-- BEGIN Data for this exercise --
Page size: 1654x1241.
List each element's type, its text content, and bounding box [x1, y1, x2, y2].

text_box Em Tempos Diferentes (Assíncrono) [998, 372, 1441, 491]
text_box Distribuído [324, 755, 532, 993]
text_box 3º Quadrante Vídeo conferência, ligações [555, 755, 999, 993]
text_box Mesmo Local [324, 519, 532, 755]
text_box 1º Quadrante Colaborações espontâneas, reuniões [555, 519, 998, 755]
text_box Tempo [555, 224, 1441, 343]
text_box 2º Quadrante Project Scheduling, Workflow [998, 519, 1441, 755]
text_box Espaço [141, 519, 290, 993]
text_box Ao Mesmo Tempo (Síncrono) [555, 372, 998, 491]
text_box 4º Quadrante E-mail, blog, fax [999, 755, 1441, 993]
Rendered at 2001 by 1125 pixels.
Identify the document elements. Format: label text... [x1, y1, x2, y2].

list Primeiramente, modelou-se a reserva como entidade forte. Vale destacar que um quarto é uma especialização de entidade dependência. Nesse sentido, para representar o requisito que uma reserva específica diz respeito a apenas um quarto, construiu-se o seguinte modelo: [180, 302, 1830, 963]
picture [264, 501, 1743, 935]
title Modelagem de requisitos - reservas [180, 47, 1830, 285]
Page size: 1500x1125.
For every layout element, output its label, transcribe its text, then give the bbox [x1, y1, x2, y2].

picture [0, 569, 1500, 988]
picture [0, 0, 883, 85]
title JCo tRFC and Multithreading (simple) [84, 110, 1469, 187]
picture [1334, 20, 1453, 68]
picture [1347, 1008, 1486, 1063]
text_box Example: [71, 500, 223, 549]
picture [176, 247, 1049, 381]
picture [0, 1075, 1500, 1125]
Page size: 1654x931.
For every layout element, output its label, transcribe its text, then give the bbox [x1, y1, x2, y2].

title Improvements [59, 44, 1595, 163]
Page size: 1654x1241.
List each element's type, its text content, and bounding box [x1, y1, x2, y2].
-- END Data for this exercise --
Given instruction:
Copy the listing above word for word, starting at its first line and ending with the line that contains "text_box 4º Quadrante", that line included.

Written solution:
Page size: 1654x1241.
List each element's type, its text content, and bounding box [x1, y1, x2, y2].

text_box Em Tempos Diferentes (Assíncrono) [998, 372, 1441, 491]
text_box Distribuído [324, 755, 532, 993]
text_box 3º Quadrante Vídeo conferência, ligações [555, 755, 999, 993]
text_box Mesmo Local [324, 519, 532, 755]
text_box 1º Quadrante Colaborações espontâneas, reuniões [555, 519, 998, 755]
text_box Tempo [555, 224, 1441, 343]
text_box 2º Quadrante Project Scheduling, Workflow [998, 519, 1441, 755]
text_box Espaço [141, 519, 290, 993]
text_box Ao Mesmo Tempo (Síncrono) [555, 372, 998, 491]
text_box 4º Quadrante E-mail, blog, fax [999, 755, 1441, 993]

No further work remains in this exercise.